According to research, Italy needs a more proactive approach, especially concerning contemporary art. Fabio Achilli and Guido Guerzoni found that this discipline attracts 60% of the visitors to temporary exhibitions in Italy, followed by photography with just 14%.
The cost of putting together an exhibition in times of recession is often not sustainable for the average duration of the show, which is 3 to 6 months. Currently, most exhibitions in Italy are thus bought ready-made by other museums. In many cases, Italy is even lending pieces to exhibitions that are subsequently brought to Italy by Italian museums, highlights Guerzoni, stressing the absurdity of a situation that definitely needs to be rectified.

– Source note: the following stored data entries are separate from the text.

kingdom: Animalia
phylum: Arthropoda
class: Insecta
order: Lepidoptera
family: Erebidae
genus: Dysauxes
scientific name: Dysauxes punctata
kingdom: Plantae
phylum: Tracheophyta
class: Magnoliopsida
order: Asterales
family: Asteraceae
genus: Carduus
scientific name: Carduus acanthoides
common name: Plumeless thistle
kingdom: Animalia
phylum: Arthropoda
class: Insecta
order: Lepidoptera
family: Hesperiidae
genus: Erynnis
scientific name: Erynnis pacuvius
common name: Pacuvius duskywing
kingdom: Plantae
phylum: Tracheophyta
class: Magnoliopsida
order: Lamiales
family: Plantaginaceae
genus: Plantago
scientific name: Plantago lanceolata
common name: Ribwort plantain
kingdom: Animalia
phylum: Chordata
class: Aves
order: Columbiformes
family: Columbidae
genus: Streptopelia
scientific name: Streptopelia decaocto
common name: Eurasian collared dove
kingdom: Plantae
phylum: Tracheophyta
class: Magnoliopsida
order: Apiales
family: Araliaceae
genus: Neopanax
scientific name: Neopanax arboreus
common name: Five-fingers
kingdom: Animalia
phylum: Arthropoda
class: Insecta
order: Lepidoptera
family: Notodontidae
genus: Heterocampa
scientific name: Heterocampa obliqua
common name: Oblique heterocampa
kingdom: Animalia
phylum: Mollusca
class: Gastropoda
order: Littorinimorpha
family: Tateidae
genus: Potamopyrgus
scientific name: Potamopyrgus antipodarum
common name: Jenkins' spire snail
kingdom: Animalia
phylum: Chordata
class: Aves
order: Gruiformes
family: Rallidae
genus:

According to the speakers, the solution to this paradoxical situation, is to go beyond the distinction between public and private and to encourage the collections’ mobility.
AIMEX' s final aim is to create a market place for exhibitions to enable museum professionals to sustain the costs of producing shows by prolonging their life cycle. “We shouldn't be afraid of trading in exhibitions. Selling an exhibition to another museum enhances the visibility of the exhibits, making them accessible to a wider public,” states Asproni. “Moreover, an Italian exhibition might get visitors intrigued in Italian culture, thus stimulating them to come to Italy and visit our museums.”
I usually leave Italy with a both sense of guilt for abandoning my country while it is sinking, and gratitude for being able to live and work in London. But this time, I left Turin feeling extremely inspired by the energy and the premise with which the Italian private and public art world is trying to face the crisis.
Figure 4: Artissima Stand for Massimo da Carlo, Milan | London.
Image courtesy the author
1. Skate's Annual Art Investment Report, 2012, New York, part 2, pg. 13.